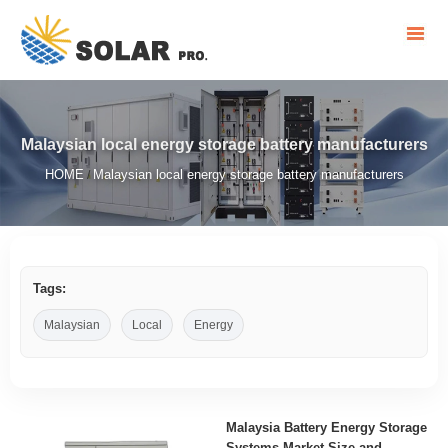
Malaysian local energy storage battery manufacturers
HOME
Malaysian local energy storage battery manufacturers
/
Tags:
Malaysian
Local
Energy
Malaysia Battery Energy Storage
Systems Market Size and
# # # # #
▶ **Work required**: Could you retype the whole listing word for word, minus its pictures?

▶ **Result**:
Malaysian local energy storage battery manufacturers
HOME
Malaysian local energy storage battery manufacturers
/
Tags:
Malaysian
Local
Energy
Malaysia Battery Energy Storage
Systems Market Size and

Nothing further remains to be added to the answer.